• _What you will do_: Exactly as written, return every line of the data below.

◇ ◇ ◇

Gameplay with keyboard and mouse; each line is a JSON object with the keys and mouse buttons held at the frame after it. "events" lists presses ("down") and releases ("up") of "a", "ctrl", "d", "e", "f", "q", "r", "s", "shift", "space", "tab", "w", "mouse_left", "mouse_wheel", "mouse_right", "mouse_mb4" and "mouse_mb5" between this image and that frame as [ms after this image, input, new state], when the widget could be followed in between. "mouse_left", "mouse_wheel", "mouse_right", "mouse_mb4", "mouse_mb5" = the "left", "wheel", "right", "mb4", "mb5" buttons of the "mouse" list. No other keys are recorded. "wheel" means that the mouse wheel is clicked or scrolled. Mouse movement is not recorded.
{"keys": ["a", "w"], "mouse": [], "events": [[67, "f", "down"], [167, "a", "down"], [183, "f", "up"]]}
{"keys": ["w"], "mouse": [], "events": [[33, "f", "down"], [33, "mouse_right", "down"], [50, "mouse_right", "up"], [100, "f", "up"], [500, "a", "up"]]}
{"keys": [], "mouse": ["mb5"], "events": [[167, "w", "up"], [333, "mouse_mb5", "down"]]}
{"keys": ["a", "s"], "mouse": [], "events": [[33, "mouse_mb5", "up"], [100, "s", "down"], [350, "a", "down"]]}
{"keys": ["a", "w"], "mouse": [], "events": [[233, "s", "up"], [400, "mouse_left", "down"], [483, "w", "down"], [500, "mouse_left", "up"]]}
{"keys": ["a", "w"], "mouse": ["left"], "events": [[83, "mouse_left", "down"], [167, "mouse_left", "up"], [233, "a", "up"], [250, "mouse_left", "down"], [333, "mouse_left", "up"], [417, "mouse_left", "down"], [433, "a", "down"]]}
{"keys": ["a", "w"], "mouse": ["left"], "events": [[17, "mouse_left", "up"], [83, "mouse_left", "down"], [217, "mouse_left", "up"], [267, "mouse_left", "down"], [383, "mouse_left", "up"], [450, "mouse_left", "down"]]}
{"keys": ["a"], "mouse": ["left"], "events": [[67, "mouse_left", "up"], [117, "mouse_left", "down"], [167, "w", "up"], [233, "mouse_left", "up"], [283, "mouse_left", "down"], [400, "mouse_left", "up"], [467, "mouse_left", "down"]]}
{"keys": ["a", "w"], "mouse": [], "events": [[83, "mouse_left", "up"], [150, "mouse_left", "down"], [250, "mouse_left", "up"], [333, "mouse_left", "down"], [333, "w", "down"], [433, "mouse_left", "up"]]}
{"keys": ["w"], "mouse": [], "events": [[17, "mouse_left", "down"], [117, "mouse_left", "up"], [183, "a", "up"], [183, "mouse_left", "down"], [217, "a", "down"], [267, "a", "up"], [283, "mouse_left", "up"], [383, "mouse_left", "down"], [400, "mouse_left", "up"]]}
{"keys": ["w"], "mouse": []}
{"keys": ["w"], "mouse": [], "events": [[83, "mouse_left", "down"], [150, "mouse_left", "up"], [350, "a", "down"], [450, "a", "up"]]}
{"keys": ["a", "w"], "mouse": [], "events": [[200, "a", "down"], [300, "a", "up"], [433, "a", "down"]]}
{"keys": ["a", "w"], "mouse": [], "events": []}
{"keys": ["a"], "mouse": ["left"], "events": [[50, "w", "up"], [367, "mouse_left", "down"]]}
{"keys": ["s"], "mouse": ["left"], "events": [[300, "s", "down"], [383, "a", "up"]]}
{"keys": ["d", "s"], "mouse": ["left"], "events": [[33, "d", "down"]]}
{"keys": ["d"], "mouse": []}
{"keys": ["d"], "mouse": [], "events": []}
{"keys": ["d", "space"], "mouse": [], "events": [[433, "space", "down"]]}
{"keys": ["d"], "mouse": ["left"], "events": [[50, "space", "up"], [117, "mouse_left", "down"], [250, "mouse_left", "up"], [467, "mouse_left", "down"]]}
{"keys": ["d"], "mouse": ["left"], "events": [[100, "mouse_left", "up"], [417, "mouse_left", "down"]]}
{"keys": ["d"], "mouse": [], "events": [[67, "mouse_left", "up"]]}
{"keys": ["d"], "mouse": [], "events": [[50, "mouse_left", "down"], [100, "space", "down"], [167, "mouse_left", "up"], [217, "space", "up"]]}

◇ ◇ ◇

• _Exercise solution_:
Gameplay with keyboard and mouse; each line is a JSON object with the keys and mouse buttons held at the frame after it. "events" lists presses ("down") and releases ("up") of "a", "ctrl", "d", "e", "f", "q", "r", "s", "shift", "space", "tab", "w", "mouse_left", "mouse_wheel", "mouse_right", "mouse_mb4" and "mouse_mb5" between this image and that frame as [ms after this image, input, new state], when the widget could be followed in between. "mouse_left", "mouse_wheel", "mouse_right", "mouse_mb4", "mouse_mb5" = the "left", "wheel", "right", "mb4", "mb5" buttons of the "mouse" list. No other keys are recorded. "wheel" means that the mouse wheel is clicked or scrolled. Mouse movement is not recorded.
{"keys": ["a", "w"], "mouse": [], "events": [[67, "f", "down"], [167, "a", "down"], [183, "f", "up"]]}
{"keys": ["w"], "mouse": [], "events": [[33, "f", "down"], [33, "mouse_right", "down"], [50, "mouse_right", "up"], [100, "f", "up"], [500, "a", "up"]]}
{"keys": [], "mouse": ["mb5"], "events": [[167, "w", "up"], [333, "mouse_mb5", "down"]]}
{"keys": ["a", "s"], "mouse": [], "events": [[33, "mouse_mb5", "up"], [100, "s", "down"], [350, "a", "down"]]}
{"keys": ["a", "w"], "mouse": [], "events": [[233, "s", "up"], [400, "mouse_left", "down"], [483, "w", "down"], [500, "mouse_left", "up"]]}
{"keys": ["a", "w"], "mouse": ["left"], "events": [[83, "mouse_left", "down"], [167, "mouse_left", "up"], [233, "a", "up"], [250, "mouse_left", "down"], [333, "mouse_left", "up"], [417, "mouse_left", "down"], [433, "a", "down"]]}
{"keys": ["a", "w"], "mouse": ["left"], "events": [[17, "mouse_left", "up"], [83, "mouse_left", "down"], [217, "mouse_left", "up"], [267, "mouse_left", "down"], [383, "mouse_left", "up"], [450, "mouse_left", "down"]]}
{"keys": ["a"], "mouse": ["left"], "events": [[67, "mouse_left", "up"], [117, "mouse_left", "down"], [167, "w", "up"], [233, "mouse_left", "up"], [283, "mouse_left", "down"], [400, "mouse_left", "up"], [467, "mouse_left", "down"]]}
{"keys": ["a", "w"], "mouse": [], "events": [[83, "mouse_left", "up"], [150, "mouse_left", "down"], [250, "mouse_left", "up"], [333, "mouse_left", "down"], [333, "w", "down"], [433, "mouse_left", "up"]]}
{"keys": ["w"], "mouse": [], "events": [[17, "mouse_left", "down"], [117, "mouse_left", "up"], [183, "a", "up"], [183, "mouse_left", "down"], [217, "a", "down"], [267, "a", "up"], [283, "mouse_left", "up"], [383, "mouse_left", "down"], [400, "mouse_left", "up"]]}
{"keys": ["w"], "mouse": []}
{"keys": ["w"], "mouse": [], "events": [[83, "mouse_left", "down"], [150, "mouse_left", "up"], [350, "a", "down"], [450, "a", "up"]]}
{"keys": ["a", "w"], "mouse": [], "events": [[200, "a", "down"], [300, "a", "up"], [433, "a", "down"]]}
{"keys": ["a", "w"], "mouse": [], "events": []}
{"keys": ["a"], "mouse": ["left"], "events": [[50, "w", "up"], [367, "mouse_left", "down"]]}
{"keys": ["s"], "mouse": ["left"], "events": [[300, "s", "down"], [383, "a", "up"]]}
{"keys": ["d", "s"], "mouse": ["left"], "events": [[33, "d", "down"]]}
{"keys": ["d"], "mouse": []}
{"keys": ["d"], "mouse": [], "events": []}
{"keys": ["d", "space"], "mouse": [], "events": [[433, "space", "down"]]}
{"keys": ["d"], "mouse": ["left"], "events": [[50, "space", "up"], [117, "mouse_left", "down"], [250, "mouse_left", "up"], [467, "mouse_left", "down"]]}
{"keys": ["d"], "mouse": ["left"], "events": [[100, "mouse_left", "up"], [417, "mouse_left", "down"]]}
{"keys": ["d"], "mouse": [], "events": [[67, "mouse_left", "up"]]}
{"keys": ["d"], "mouse": [], "events": [[50, "mouse_left", "down"], [100, "space", "down"], [167, "mouse_left", "up"], [217, "space", "up"]]}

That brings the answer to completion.